**Trecho de origem:**
========================

A educação propedêutica não atende os conhecimentos específicos para a execução de qualquer atividade funcional, seja ela simples e acompanhada nas qualificações profissionais, ou aquelas de autonomia e de liderança, como as habilitações aos titulados, que têm diplomas.
Por diversas vezes na história contemporânea e antiga, os governos se movimentaram para criar ações que estimulam o movimento do saber para o mundo do trabalho. Destaco aqui a criação do Serviço Nacional de Aprendizagem Industrial (Senai), em 1942. No âmbito estadual, foi criado em São Paulo, em 1969, também por um decreto-lei, o Centro Paula Souza, responsável pela gestão do maior grupo de escolas técnicas – são mais de 220 – e faculdades de tecnologia. Há ainda mais de 660 Institutos Federais, voltados à educação profissional em todas as 27 unidades federativas do Brasil.
Se o desafio para a retomada é a existência de mão de obra qualificada – e temos um grande número de instituições e unidades escolares voltadas à formação profissional –, o que nos falta, então?
Estudo da Fundação Getúlio Vargas mostra que pessoas que cursaram o ensino técnico têm 38% de chances de conseguir um emprego com carteira assinada e uma remuneração 13% maior do que aquelas que não fizeram um curso profissionalizante.
O grande diferencial de um país que evolui é justamente o desenvolvimento de políticas públicas, de ações governamentais que estimulem a prática de uma atividade voltada a fortalecer outras, planos de suporte, e de orientação das unidades existentes. E muitas são as formas de se desenvolver a ação a partir de um direcionamento do gestor.
Mas o que temos visto é que as iniciativas foram desperdiçadas – caso do Plano Nacional da Educação, publicado em 2001. Ele trazia diretrizes e metas para cada etapa da educação até 2020. Não vingou. E nem podemos culpar a pandemia, pois ele foi esquecido e abandonado bem antes de 2019.

========================

**Material apresentado:**
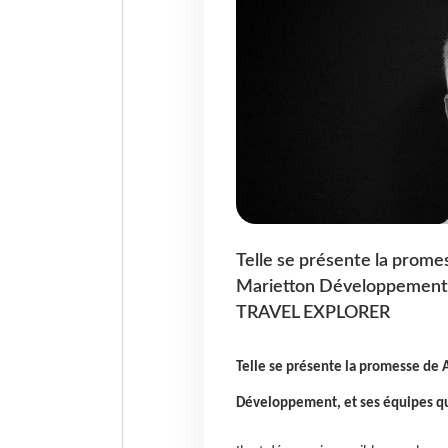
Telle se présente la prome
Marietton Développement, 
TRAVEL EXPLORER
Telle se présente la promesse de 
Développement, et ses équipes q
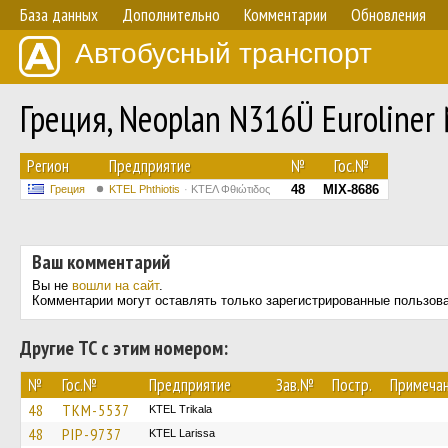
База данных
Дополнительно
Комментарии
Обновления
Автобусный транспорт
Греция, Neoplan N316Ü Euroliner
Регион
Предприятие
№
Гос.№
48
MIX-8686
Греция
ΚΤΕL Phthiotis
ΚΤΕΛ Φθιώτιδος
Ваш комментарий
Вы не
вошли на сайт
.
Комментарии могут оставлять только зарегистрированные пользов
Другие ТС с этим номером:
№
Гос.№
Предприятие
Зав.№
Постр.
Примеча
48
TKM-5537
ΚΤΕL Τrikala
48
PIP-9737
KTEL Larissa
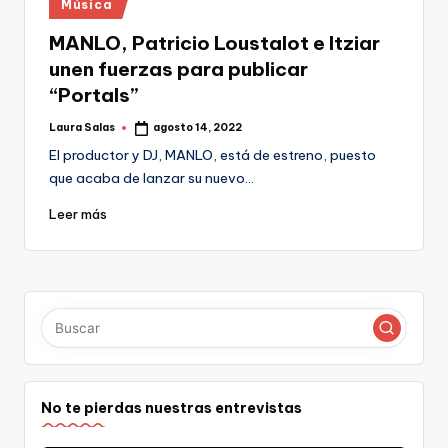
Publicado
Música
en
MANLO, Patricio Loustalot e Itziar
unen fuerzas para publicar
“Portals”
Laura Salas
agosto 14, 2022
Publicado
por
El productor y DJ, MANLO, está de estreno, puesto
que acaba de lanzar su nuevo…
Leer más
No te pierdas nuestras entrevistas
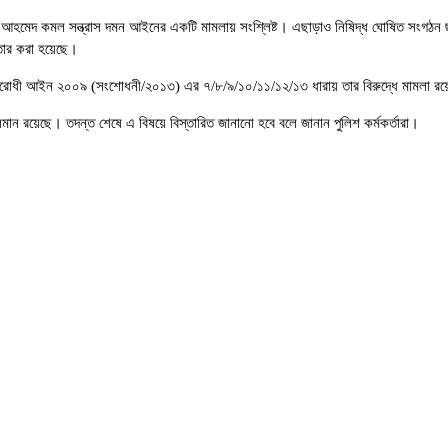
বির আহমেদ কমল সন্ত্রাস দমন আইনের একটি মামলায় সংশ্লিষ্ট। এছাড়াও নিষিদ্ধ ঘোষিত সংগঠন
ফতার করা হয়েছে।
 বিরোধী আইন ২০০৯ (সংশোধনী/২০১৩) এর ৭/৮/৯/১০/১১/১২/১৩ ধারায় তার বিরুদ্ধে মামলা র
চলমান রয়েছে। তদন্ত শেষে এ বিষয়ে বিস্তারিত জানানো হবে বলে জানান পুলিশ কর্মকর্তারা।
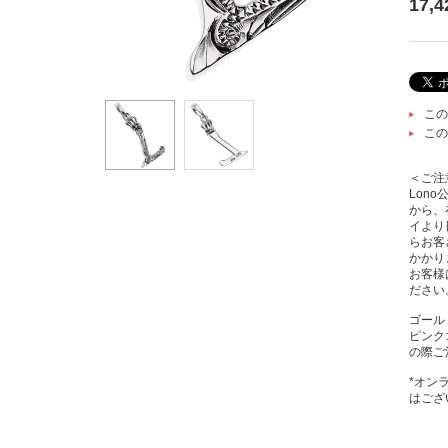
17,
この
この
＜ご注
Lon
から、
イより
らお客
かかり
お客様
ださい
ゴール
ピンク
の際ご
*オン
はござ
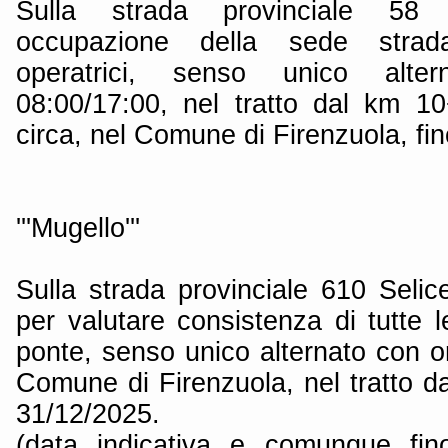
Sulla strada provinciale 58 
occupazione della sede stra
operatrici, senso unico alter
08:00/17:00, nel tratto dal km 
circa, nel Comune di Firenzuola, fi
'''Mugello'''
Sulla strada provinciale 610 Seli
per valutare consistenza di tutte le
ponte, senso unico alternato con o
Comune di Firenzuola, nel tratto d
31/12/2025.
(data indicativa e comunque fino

========================

**Objetivo do exercício:**
Extraia, sem nenhuma alteração, o texto completo sobre educação profissional que aparece acima.

**Resposta do exercício:**
A educação propedêutica não atende os conhecimentos específicos para a execução de qualquer atividade funcional, seja ela simples e acompanhada nas qualificações profissionais, ou aquelas de autonomia e de liderança, como as habilitações aos titulados, que têm diplomas.
Por diversas vezes na história contemporânea e antiga, os governos se movimentaram para criar ações que estimulam o movimento do saber para o mundo do trabalho. Destaco aqui a criação do Serviço Nacional de Aprendizagem Industrial (Senai), em 1942. No âmbito estadual, foi criado em São Paulo, em 1969, também por um decreto-lei, o Centro Paula Souza, responsável pela gestão do maior grupo de escolas técnicas – são mais de 220 – e faculdades de tecnologia. Há ainda mais de 660 Institutos Federais, voltados à educação profissional em todas as 27 unidades federativas do Brasil.
Se o desafio para a retomada é a existência de mão de obra qualificada – e temos um grande número de instituições e unidades escolares voltadas à formação profissional –, o que nos falta, então?
Estudo da Fundação Getúlio Vargas mostra que pessoas que cursaram o ensino técnico têm 38% de chances de conseguir um emprego com carteira assinada e uma remuneração 13% maior do que aquelas que não fizeram um curso profissionalizante.
O grande diferencial de um país que evolui é justamente o desenvolvimento de políticas públicas, de ações governamentais que estimulem a prática de uma atividade voltada a fortalecer outras, planos de suporte, e de orientação das unidades existentes. E muitas são as formas de se desenvolver a ação a partir de um direcionamento do gestor.
Mas o que temos visto é que as iniciativas foram desperdiçadas – caso do Plano Nacional da Educação, publicado em 2001. Ele trazia diretrizes e metas para cada etapa da educação até 2020. Não vingou. E nem podemos culpar a pandemia, pois ele foi esquecido e abandonado bem antes de 2019.